スコットニー・エンド館の新しい主人としてやってきたヘンリー・カーゲートは、およそ誰からも好かれない人物だった。彼の横柄で世の中のすべてを憎むかのようなやり方に、村人はおろか使用人やロンドンの切手商さえ反感を抱く。しかし、一瓶の砒素が登場するまでは、誰も彼を殺そうなどともくろむ者はいなかった。皮肉なことに、その砒素を買った人物こそ、誰あろうカーゲート自身だったのだ。
彼が殺害されたのは、町を出ようとする列車の中だった。その方法とは彼の嗅ぎ煙草に砒素を混入するというもので、死んだとき被害者は一人、当然ながら犯人の姿はそばになかった。いくつもの偶然から、一見ただの心臓発作にしか見えないこの事件は殺人事件と判明する。そして捜査の過程で、犯人がきわめて犯意の低い―― ある意味で悪意のない人物だということが分かっていくのだ。
この本は容疑者の中のある人物が犯罪を犯すことができた非常に微妙なタイミングをさぐりあてていくという話なのだが、それは逆の見方をすれば犯人にとっても同じで、その人物が犯罪に手を染めたのは偶然と運のなせる業、もしくはそれに近い理由からなのだ。偶然の重なり、そしてタイミング、それこそが殺人が起きるもっとも大きな要因になりうるのであり、そこには何も私利私欲や悪魔の心などは必要ないのだ、と言っているように思える。
そう考えると、『善意の殺人』というのはちょっと言い過ぎのような気がするが、短くて的を得たタイトルとも言えるだろう。
ミステリ・ファンとして読み応えのある部分は、言うまでもなくこの犯人が得た針の目を通すような犯行の機会を捜査側がさぐりあてていく過程であり、捜査にあたるフェンビー警部という人物の緻密にして見事な捜査と推理には思わず引き込まれるし、地道な調査が徐々に実を結んでいくところなどは、深い滋味すらおぼえるほどだ。

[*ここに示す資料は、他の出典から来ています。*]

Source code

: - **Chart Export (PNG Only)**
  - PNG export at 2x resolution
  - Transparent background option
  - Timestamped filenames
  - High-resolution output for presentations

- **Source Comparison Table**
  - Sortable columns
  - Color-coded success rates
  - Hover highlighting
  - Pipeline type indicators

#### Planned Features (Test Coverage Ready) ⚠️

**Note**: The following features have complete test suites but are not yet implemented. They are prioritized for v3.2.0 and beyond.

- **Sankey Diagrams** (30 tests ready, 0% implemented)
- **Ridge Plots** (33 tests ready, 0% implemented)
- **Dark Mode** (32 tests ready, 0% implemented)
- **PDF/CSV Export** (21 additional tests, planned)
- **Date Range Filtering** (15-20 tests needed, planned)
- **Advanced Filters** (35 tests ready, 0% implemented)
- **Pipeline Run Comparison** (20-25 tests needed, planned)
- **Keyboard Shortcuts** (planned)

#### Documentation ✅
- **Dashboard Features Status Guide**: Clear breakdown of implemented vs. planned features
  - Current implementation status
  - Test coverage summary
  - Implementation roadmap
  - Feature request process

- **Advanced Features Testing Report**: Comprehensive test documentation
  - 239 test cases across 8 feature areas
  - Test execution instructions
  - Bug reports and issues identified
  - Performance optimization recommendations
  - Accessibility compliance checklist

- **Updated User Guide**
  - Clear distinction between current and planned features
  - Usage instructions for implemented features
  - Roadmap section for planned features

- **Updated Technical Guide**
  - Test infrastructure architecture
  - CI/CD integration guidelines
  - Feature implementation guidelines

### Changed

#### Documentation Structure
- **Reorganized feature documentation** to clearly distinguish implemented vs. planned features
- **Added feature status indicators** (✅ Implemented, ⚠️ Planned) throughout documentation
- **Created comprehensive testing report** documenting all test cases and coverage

しかし、この話の本当の読みどころは、事件の始まりから終りまでが一つの裁判として綴られるところにある。そう、この作品は実によくできた裁判ミステリでもあるのだ。
とはいえ、話の主体は過去の事件にあり、それを法廷ものの体裁を借りて語ってゆくという形式なので、新しい証人が現れるたび過去の場面に遡る、いわば回想リレーとでもいうべき展開になっている。これが一種の趣向としてお話を面白くしているのだ。法廷を舞台にしたミステリには詳しくないが、この本の解説にも名前が登場するバークリー/アイルズの『殺意』あたりが斬新だったように、この物語も当時はかなり斬新なものとして迎えられたのだろう。テーマや切り口などは地味ながら、今読んでも躍動するような”新しさ”が伝わってくる。芳醇で、斬新、そしてどこかやさしい物語だった。